**Stated problem:** Reproduce the rows below character for character, from their first line through the line containing "v(-45.76, 59.87) *", inclusive.

┌─ Excerpted data

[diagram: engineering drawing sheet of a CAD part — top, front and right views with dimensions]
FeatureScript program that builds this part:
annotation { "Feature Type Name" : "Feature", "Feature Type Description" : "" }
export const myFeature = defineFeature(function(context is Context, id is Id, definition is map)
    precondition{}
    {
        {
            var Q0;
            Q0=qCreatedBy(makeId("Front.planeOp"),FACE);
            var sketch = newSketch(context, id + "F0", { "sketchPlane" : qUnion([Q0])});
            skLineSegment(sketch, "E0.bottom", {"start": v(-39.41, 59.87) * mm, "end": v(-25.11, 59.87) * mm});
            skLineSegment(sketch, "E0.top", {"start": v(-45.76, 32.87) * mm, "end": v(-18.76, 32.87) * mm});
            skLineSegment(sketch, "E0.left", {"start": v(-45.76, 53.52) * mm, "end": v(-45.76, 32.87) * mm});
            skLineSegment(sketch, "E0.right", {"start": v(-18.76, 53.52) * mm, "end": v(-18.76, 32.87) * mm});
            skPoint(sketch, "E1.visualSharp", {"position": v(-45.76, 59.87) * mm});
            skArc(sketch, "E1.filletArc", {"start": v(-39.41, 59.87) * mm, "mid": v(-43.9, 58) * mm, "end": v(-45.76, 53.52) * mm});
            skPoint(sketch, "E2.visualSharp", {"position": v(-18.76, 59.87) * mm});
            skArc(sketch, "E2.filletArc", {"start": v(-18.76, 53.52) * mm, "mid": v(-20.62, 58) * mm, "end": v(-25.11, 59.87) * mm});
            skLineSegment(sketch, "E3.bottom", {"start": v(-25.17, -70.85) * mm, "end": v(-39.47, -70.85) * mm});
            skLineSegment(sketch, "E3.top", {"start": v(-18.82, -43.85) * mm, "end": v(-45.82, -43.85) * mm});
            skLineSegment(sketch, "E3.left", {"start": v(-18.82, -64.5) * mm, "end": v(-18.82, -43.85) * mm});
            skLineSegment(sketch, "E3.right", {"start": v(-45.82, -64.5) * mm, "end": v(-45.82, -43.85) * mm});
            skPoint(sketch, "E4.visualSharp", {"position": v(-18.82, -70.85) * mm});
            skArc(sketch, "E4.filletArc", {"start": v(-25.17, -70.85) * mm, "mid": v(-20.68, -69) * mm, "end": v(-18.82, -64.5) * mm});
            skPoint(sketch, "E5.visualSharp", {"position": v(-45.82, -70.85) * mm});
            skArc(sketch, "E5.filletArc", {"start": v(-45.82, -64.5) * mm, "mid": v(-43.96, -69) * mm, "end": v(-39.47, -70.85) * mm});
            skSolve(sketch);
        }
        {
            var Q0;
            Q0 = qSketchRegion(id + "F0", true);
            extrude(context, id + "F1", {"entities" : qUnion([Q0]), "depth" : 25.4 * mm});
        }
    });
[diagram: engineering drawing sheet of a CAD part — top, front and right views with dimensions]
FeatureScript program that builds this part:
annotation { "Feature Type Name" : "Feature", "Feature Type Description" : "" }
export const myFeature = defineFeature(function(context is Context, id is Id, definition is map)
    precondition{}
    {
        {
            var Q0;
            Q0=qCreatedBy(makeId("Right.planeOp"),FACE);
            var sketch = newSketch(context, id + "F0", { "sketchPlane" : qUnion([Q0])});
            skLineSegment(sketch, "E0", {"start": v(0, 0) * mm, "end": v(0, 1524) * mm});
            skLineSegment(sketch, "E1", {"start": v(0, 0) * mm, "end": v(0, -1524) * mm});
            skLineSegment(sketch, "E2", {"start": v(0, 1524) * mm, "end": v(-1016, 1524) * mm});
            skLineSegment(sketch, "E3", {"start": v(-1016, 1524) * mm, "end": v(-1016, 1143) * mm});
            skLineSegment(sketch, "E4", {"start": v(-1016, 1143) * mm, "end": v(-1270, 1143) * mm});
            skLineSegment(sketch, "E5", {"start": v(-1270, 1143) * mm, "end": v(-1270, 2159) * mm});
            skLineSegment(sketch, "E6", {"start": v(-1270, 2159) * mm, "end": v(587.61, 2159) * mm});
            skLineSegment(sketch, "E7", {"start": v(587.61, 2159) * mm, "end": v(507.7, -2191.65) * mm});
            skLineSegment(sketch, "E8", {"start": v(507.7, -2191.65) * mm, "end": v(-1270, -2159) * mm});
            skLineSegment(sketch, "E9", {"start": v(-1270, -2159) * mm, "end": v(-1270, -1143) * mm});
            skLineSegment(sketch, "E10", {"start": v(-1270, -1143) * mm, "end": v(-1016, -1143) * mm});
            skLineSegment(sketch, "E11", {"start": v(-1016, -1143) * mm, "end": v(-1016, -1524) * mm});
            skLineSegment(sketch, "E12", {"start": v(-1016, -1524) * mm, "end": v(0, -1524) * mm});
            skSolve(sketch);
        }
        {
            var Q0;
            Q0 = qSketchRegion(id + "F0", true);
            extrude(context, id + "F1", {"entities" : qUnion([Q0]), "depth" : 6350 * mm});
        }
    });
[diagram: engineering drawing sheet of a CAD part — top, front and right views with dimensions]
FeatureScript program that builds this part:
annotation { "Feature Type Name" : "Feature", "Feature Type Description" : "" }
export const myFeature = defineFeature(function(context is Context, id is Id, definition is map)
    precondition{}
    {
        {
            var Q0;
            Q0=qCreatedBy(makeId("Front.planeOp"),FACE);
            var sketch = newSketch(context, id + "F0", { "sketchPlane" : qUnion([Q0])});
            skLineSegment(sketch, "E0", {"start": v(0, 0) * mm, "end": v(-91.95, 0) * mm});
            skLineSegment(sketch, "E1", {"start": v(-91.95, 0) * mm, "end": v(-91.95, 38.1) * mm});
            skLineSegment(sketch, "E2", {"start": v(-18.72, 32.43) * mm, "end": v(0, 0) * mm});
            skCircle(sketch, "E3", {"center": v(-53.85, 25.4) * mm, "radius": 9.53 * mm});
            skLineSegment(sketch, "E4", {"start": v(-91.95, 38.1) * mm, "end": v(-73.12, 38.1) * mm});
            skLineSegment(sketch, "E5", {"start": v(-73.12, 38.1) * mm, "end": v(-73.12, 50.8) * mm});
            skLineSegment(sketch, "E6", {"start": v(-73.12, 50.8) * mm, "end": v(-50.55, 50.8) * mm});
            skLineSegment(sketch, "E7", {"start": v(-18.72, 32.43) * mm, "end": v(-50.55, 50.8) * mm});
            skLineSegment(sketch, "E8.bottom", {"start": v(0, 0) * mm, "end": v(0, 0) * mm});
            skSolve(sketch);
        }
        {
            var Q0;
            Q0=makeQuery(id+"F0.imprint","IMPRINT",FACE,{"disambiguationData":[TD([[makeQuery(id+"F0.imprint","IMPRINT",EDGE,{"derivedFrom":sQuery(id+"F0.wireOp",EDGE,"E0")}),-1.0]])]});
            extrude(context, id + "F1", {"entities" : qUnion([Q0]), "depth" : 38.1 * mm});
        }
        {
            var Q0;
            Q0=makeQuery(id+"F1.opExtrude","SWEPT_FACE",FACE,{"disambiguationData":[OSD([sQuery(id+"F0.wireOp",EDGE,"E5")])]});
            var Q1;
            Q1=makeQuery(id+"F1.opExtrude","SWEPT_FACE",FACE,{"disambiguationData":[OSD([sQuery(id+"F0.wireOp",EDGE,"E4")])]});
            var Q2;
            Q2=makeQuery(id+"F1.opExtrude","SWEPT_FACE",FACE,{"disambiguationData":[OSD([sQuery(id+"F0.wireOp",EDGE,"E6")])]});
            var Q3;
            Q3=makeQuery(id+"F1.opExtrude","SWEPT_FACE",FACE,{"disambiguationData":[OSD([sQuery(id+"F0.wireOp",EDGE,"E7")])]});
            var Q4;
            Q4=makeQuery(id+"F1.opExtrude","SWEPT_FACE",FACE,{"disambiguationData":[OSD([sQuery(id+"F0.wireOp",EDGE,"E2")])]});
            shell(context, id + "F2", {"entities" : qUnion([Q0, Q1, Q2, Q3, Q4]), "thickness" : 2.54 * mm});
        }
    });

└─

**Result for this exercise:**
[diagram: engineering drawing sheet of a CAD part — top, front and right views with dimensions]
FeatureScript program that builds this part:
annotation { "Feature Type Name" : "Feature", "Feature Type Description" : "" }
export const myFeature = defineFeature(function(context is Context, id is Id, definition is map)
    precondition{}
    {
        {
            var Q0;
            Q0=qCreatedBy(makeId("Front.planeOp"),FACE);
            var sketch = newSketch(context, id + "F0", { "sketchPlane" : qUnion([Q0])});
            skLineSegment(sketch, "E0.bottom", {"start": v(-39.41, 59.87) * mm, "end": v(-25.11, 59.87) * mm});
            skLineSegment(sketch, "E0.top", {"start": v(-45.76, 32.87) * mm, "end": v(-18.76, 32.87) * mm});
            skLineSegment(sketch, "E0.left", {"start": v(-45.76, 53.52) * mm, "end": v(-45.76, 32.87) * mm});
            skLineSegment(sketch, "E0.right", {"start": v(-18.76, 53.52) * mm, "end": v(-18.76, 32.87) * mm});
            skPoint(sketch, "E1.visualSharp", {"position": v(-45.76, 59.87) * mm});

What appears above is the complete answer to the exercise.